Scoop del quotidiano La Sicilia. In un articolo di Mario Barresi, oggi, si racconta dell’ordine dato da un dirigente regionale ai manager della Sanità per evitare che la Regione potesse essere classificata in zona rossa.
«Buongiorno, ragazzi!». È la mattina del 4 novembre scorso, il giorno del giudizio. Nella notte appena trascorsa, Conte ha firmato il Dpcm per arginare la seconda ondata del Covid. E il ministro Speranza sta lavorando all’ordinanza con la mappa delle regioni la Sicilia s’interroga. E teme il verdetto di Roma, che arriverà in serata. Intanto, Mario La Rocca, il super burocrate al vertice dell’assessorato regionale alla Salute, invia alcuni messaggi vocali nella chat con tutti i manager di Asp e ospedali dell’Isola. Uno di questi audio è esplicito: «Oggi su Cross (la piattaforma nazionale della Protezione civile) dev’essere calato tutto il primo step al 15 novembre. Non sento cazzi, perché oggi faranno le valutazioni e in funzione dei posti letto di terapia intensiva decideranno in quale fascia la Sicilia risiede». In quel momento la Sicilia è in ritardo: al 28 ottobre appena 177 posti di rianimazione Covid, quasi cento in meno dei 272 del piano che l’assessore Ruggero Razza chiede di anticipare. E il dirigente del dipartimento Pianificazione strategica pressa per sui vertici sanitari per scongiurare il peggio: «Appena stasera ci chiudono, ognuno sarà responsabile di quello che la Sicilia subirà in termini di restrizioni. Ovviamente l’assessore andrà a controllare chi ha calato cosa. Perché stasera – è la diffida finale – si conteranno i morti e i feriti…».

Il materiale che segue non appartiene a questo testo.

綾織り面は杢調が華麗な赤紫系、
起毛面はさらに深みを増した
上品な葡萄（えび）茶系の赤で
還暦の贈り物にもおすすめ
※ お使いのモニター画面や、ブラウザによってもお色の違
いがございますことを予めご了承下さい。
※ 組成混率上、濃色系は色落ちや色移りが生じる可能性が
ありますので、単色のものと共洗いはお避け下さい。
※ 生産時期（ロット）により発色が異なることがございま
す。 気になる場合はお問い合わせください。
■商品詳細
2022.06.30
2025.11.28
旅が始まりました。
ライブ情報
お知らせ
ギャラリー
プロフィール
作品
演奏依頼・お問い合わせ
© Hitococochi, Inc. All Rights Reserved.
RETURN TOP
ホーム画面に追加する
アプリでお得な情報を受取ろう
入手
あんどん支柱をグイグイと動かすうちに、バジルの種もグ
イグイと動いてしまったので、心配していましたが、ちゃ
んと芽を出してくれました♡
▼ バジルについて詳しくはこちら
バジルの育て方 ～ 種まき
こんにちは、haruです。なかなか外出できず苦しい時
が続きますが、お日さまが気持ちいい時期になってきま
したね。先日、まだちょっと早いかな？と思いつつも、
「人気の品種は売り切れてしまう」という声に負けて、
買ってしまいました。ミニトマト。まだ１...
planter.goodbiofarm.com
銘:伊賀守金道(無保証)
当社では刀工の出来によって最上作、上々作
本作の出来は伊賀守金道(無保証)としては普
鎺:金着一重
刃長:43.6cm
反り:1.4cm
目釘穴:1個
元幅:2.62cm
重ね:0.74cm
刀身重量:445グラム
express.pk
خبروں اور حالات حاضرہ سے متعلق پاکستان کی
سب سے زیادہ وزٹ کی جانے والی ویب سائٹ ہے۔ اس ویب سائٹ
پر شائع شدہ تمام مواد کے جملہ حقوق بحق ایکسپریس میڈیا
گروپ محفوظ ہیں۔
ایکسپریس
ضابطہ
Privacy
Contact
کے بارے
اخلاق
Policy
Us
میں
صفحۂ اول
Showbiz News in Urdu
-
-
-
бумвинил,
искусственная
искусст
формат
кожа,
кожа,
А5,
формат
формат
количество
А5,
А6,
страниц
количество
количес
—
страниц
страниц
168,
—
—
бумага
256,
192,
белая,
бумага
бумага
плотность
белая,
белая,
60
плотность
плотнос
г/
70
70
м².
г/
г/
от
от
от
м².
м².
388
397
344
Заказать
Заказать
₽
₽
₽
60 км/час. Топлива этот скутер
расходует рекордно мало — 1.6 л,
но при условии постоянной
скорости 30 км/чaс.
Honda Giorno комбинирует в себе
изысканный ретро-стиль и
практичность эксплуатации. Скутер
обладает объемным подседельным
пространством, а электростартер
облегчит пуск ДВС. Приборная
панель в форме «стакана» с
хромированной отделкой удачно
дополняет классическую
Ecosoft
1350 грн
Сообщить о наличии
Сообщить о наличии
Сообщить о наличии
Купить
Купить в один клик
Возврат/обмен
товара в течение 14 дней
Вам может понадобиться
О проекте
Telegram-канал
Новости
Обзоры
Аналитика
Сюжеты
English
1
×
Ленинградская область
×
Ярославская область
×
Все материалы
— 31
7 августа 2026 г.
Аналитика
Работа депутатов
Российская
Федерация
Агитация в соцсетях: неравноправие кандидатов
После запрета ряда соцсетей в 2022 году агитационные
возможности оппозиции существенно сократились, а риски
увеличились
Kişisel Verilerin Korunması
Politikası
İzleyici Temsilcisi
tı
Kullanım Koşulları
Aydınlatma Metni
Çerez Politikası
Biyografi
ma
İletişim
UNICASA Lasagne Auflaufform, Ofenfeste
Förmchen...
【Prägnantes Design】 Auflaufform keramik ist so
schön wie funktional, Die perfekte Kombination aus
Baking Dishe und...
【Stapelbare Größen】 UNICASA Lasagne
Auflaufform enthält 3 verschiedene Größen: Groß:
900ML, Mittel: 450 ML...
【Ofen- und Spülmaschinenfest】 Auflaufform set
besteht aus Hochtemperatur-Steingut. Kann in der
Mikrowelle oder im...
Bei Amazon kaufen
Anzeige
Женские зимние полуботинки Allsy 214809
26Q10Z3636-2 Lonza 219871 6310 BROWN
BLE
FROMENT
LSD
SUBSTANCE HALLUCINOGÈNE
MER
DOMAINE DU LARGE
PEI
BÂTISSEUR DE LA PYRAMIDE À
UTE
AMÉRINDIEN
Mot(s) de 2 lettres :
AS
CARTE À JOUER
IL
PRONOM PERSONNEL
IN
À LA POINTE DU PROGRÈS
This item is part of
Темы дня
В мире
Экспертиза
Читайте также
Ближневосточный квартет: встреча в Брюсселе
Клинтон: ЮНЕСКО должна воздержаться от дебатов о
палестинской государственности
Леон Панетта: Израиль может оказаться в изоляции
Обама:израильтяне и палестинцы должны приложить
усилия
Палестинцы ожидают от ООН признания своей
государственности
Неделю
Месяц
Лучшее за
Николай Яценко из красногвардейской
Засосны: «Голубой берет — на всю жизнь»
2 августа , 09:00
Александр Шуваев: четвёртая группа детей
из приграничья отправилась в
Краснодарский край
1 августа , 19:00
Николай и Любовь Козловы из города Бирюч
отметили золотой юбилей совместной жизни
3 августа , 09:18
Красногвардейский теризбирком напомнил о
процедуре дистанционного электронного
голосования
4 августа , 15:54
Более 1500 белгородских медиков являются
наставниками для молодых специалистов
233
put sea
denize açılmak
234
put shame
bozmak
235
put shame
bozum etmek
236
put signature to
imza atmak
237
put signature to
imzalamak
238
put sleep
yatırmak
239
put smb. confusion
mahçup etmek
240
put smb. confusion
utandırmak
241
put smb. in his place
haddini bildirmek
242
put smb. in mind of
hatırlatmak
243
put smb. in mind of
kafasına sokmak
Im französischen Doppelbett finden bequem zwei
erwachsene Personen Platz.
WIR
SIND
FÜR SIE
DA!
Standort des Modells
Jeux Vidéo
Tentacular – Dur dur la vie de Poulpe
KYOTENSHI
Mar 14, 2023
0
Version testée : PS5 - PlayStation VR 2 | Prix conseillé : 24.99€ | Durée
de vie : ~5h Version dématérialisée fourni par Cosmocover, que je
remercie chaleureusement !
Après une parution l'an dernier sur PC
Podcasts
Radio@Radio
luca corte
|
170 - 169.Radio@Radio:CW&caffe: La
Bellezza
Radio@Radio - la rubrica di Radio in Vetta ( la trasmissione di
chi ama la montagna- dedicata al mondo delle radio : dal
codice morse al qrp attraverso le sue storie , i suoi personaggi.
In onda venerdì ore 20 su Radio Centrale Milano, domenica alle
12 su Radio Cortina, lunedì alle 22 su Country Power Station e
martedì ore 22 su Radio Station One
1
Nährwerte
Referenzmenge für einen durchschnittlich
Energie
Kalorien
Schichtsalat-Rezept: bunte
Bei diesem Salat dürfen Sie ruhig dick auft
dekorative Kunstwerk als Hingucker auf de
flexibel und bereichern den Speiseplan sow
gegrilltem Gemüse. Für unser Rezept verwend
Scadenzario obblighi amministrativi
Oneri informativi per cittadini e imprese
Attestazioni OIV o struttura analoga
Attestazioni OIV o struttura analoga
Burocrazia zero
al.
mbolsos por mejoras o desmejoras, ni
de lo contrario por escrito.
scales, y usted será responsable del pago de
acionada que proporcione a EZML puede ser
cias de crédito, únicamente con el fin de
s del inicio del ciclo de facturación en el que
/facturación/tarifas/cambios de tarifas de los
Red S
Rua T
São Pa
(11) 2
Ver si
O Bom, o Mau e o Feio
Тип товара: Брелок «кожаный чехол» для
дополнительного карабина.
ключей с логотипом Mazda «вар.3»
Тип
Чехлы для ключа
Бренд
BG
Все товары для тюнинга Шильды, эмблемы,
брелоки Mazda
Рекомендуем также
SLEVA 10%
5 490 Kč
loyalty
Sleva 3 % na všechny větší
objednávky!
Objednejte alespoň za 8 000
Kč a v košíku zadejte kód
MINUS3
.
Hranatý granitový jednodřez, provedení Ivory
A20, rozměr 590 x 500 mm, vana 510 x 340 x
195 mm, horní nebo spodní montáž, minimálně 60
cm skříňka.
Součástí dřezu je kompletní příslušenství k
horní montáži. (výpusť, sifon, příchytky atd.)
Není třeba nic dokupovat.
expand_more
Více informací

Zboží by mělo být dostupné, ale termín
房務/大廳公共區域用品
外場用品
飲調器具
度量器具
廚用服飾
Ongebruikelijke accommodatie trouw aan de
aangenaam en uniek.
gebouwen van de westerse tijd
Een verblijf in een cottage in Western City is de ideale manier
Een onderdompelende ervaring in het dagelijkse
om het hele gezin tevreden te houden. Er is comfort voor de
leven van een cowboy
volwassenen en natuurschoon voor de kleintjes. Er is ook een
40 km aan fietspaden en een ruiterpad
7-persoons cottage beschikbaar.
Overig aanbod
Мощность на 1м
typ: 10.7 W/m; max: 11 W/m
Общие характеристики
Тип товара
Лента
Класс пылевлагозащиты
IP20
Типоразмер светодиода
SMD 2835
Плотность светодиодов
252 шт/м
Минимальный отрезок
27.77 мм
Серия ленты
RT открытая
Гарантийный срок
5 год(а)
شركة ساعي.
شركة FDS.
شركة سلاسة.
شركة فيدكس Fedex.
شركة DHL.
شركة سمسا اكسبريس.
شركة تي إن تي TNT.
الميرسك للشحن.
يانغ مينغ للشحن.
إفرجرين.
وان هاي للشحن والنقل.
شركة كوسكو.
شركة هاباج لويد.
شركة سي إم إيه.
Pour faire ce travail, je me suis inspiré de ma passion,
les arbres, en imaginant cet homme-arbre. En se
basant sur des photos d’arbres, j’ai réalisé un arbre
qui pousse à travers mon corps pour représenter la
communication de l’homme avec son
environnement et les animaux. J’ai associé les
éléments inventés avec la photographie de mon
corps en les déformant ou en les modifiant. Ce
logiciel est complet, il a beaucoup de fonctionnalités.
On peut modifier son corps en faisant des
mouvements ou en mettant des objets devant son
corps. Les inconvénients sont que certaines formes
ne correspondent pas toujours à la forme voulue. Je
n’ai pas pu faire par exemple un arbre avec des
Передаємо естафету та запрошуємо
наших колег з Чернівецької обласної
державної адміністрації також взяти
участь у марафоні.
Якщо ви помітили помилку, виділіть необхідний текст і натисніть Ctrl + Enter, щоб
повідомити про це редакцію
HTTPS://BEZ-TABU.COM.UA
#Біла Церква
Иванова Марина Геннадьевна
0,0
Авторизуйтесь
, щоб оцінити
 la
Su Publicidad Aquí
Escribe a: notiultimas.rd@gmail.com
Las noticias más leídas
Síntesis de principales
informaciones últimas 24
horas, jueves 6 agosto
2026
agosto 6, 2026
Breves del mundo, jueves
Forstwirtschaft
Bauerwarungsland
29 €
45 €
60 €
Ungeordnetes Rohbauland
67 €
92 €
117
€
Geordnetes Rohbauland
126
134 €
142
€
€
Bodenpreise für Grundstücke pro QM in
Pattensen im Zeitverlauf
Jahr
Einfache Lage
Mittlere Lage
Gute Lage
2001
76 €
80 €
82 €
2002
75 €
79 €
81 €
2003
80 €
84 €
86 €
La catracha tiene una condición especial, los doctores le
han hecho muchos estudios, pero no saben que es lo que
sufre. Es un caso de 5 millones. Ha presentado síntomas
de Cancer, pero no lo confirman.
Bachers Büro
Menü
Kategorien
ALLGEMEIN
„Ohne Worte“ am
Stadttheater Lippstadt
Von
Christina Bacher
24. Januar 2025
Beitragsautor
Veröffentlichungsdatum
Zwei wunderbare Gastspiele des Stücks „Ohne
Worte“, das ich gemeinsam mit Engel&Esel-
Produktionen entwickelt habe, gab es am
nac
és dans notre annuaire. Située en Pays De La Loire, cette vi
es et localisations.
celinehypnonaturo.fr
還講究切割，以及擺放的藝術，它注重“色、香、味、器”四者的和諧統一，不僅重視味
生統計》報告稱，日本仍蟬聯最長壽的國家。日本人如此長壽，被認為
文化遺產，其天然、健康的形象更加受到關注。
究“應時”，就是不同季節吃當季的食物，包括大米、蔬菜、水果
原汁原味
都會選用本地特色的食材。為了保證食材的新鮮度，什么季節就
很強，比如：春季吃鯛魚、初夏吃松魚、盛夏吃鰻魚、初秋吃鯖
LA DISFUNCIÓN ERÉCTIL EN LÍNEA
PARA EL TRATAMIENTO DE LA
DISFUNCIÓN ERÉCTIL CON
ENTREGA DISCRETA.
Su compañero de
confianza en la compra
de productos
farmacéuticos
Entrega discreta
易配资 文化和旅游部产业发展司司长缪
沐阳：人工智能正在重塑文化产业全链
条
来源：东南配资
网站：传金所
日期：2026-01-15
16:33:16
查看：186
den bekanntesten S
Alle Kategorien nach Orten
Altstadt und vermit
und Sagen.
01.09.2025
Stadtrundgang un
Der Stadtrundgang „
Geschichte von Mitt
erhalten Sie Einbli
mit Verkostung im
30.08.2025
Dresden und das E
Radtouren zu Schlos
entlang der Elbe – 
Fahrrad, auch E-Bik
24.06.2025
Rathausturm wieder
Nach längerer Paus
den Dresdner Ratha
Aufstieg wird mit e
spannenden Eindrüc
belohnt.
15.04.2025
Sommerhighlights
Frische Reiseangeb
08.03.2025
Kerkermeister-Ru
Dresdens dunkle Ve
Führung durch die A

Cosa voleva dire La Rocca? Cosa teme di non trovare, la sera, sul database? E il piano del 15 novembre che chiede di «calare» corrisponde all’effettiva disponibilità di posti in quel momento? Riascoltando più volte l’audio, il tono è piuttosto aggressivo. Ma da qui a ipotizzare che il suo fosse un invito a non comunicare dati veri ce ne passa. Qualcuno, però, fra i destinatari in chat, non l’ha presa bene. E, pur giurando sulla correttezza dei propri dati, parla di «un pressing indebito, perché il mancato caricamento dei posti non è mai un capriccio: una rianimazione non si fa con un letto e un ventilatore». Ma c’è chi dubita sugli altri colleghi.
Da quel momento in poi, comunque, i numeri siciliani crescono. Dai 177 posti in rianimazione e 998 in reparto censiti a fine ottobre, si passa rispettivamente a 340 e 1.899 dell’11 novembre, una settimana dopo la strigliata di La Rocca. Una crescita non indifferente, di cui il governo nazionale non può non tenere conto. E infatti il tasso di saturazione dei reparti Covid, nonostante il moltiplicarsi dei ricoverati, regge sotto la soglia d’allerta. La Regione, un paio di giorni fa, comunica a Roma 817 posti complessivi di rianimazione. Si arriva al report di Agenas, di ieri pomeriggio, in cui sono addirittura di più: 1.031.
I dati della Regione corrispondono alla realtà? Sì, fino a prova contraria. Ma c’è chi non si fida. Come il Cimo, sindacato dei medici ospedalieri, che dopo un monitoraggio reputa «non rispondenti alla realtà» i posti forniti dall’assessorato: in rianimazione «ce ne sono 210 in meno degli 817 sbandierati». Analoghe perplessità emergono da un report curato dal comparto Medici della Fp-Cgil regionale. Con un caso limite: nel Covid-hospital di Petralia Sottana, fino a qualche giorno fa, c’erano soltanto 10 dei 50 posti di degenza ufficializzati. E nessuno dei dieci di terapia intensiva che risultano attivi.
LA REPLICA -“Tutti i dati caricati sulla piattaforma Gecos della Regione sono veritieri, tutti i posti disponibili. Una diversa azione costituirebbe reato. Vadano i Nas a controllare ovunque anche oggi. Ma basta sciacallaggi e notizie tra il detto e non detto, che hanno la sola funzione di allarmare inutilmente la pubblica opinione”. Lo afferma il dirigente Generale del dipartimento Pianificazione strategica della Regione
siciliana Mario La Rocca, in merito ai dati sui posti letto dedicati ai pazienti Covid nell’Isola.